School was an escape for King, whose childhood was marred by tragedy. His mother died from a heart attack when he was 8. Not long after, his father’s undiagnosed Alzheimer’s worsened. “I didn’t know why he was acting the way he was, angry, sad, confused,” said King, who lived at home alone with his father and who began to take on more responsibilities to keep the household going. “It was just this incredibly hard period, and school was so important as a respite and a refuge.”
A favorite elementary school teacher who took King and his classmates to the ballet and to art museums, had them perform Shakespeare, and read The New York Times in class left a lasting impression. “It was a wonderfully enriching academic experience, but there was also this really important sense of belonging in that classroom,” King recalled. “That was the only place that I could be a kid, because I couldn’t be a kid at home.”
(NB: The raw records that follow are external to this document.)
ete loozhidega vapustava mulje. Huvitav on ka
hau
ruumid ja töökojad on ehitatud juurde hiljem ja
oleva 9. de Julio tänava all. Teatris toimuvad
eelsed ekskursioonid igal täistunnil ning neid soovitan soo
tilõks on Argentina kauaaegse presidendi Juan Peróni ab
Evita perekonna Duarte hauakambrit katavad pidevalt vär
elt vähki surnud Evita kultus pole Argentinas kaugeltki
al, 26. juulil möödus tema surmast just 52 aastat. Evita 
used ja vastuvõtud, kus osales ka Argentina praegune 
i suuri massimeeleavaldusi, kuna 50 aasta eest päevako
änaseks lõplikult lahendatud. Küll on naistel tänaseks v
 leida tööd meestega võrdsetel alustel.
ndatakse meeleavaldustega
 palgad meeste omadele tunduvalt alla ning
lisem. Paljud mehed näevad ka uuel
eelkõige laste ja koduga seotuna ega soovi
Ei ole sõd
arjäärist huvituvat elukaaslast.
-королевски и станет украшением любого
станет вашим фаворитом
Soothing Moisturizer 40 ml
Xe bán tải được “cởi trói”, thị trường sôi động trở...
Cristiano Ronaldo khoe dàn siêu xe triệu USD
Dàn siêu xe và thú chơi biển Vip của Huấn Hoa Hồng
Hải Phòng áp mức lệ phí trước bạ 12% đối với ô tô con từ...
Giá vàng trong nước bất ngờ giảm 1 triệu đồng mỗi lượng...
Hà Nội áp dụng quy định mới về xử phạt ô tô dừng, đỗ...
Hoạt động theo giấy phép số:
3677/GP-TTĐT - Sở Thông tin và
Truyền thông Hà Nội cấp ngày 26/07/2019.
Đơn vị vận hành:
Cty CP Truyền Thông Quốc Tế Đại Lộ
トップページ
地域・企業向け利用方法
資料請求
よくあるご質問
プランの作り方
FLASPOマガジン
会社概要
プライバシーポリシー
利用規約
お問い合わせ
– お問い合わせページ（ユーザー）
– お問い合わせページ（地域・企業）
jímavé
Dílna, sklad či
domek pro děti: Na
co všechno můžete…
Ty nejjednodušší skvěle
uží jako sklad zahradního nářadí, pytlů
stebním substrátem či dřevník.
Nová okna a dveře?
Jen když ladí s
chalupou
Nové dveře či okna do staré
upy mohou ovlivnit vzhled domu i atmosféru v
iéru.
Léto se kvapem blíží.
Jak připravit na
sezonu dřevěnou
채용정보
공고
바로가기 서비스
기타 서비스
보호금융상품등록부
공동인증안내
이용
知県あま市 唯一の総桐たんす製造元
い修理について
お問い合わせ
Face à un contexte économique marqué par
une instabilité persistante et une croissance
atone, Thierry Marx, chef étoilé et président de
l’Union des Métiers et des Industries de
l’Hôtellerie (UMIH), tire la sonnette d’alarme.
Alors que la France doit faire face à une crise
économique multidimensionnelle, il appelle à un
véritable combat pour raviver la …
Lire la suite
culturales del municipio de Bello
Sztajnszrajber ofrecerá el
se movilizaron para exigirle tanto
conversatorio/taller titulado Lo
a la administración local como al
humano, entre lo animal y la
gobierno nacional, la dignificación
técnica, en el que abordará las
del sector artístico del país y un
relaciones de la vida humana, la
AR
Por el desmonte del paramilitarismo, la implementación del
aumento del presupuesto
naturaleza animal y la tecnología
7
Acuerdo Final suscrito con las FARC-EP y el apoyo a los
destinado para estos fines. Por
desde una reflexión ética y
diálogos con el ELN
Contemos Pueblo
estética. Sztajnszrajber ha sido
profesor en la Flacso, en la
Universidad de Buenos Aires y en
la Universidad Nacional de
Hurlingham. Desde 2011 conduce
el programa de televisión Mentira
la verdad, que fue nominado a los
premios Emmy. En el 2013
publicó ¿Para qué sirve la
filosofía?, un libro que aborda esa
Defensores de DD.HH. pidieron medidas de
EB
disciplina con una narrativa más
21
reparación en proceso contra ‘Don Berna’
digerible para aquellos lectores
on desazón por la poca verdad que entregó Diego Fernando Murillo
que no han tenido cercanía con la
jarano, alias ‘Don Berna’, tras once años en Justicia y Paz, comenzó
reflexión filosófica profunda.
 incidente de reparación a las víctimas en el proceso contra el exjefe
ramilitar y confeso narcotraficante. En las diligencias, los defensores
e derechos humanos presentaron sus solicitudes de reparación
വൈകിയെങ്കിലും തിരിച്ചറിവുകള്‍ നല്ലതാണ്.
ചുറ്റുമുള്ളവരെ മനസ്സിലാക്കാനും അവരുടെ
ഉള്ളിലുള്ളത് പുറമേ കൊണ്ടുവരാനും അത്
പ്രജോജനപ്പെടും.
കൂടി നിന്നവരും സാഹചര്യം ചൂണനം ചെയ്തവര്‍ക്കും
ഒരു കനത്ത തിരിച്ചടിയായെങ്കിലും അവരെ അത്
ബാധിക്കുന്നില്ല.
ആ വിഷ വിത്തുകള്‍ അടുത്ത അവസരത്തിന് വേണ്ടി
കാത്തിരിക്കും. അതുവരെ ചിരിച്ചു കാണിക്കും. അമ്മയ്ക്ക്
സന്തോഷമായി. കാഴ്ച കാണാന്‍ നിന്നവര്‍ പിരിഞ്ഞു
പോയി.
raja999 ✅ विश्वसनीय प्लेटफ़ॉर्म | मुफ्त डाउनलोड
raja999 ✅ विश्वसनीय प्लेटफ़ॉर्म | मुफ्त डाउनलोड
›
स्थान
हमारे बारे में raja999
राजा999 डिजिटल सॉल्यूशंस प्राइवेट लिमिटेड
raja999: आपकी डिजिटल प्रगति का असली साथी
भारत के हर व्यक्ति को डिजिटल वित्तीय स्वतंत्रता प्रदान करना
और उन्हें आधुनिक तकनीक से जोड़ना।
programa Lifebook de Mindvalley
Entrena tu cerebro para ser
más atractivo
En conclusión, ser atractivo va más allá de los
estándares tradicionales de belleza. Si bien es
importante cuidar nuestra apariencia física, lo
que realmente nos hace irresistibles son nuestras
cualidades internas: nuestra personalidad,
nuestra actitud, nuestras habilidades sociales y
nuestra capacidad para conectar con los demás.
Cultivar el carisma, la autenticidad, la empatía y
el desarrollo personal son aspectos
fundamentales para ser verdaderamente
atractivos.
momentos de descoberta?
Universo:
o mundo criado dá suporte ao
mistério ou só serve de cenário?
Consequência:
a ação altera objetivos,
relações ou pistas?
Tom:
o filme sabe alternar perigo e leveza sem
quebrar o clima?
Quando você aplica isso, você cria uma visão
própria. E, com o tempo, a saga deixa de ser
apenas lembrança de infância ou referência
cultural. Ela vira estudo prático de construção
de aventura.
Like many children who have experienced trauma, King “got into a lot of trouble.” Expelled from high school as a junior, he moved to New Jersey to live with his aunt and uncle and finish his senior year. When a guidance counselor encouraged him to aim high, King listened, setting his sights on Harvard after hearing an African American undergraduate speak during a College recruiting trip. “It was a good example of the fact that representation matters,” said King. “His visit helped drive my interest in Harvard because I could really relate to him.”
In Cambridge, the Phillips Brooks House Association and service played pivotal roles for King during his Harvard time. When not in class, King could be found working with PBHA, teaching civics and conflict resolution in local public schools and running a summer camp in Boston’s Mission Hill neighborhood. “That experience really changed my trajectory,” said King. “I didn’t think I would go into education. I thought I would go to law school. But I loved my time with PBHA and decided to become a teacher.”
Teaching and administrative jobs in Boston followed. While principal of what would become the state’s highest-performing urban public middle school, located in Roxbury, King felt the thrill of “making a tangible difference” as he watched his students’ progress, and a growing desire to “scale the work.” He began pursuing his doctoral degree in education at Teachers College, Columbia University, while he was a principal, but he never forgot his experience of interning at the U.S. Department of Education after his first year of teaching. As he reflected on that work King realized law school would help him “think about the policy change necessary to address the education equity issues that were driving me.”
King worked to build a network of high-performing charter schools while at Yale Law School. Later, he took on a senior role at the New York State Education Department and ultimately became the commissioner of education for New York State. King went on to serve as U.S. Secretary of Education in the latter part of the Obama administration. “It was an amazing experience, continuing to work on the education equity issues that I care so much about with the president and a fantastic team of committed public servants,” said King.
That work continues today for King both in his professional role and as a Harvard Overseer.
“It felt like such an important way to give back to the institution that meant so much to me,” said King of his decision to run for the governing board. “And it also felt like an opportunity to influence the University’s direction and how the University uses its extraordinary voice and profile in the education sector to lead.”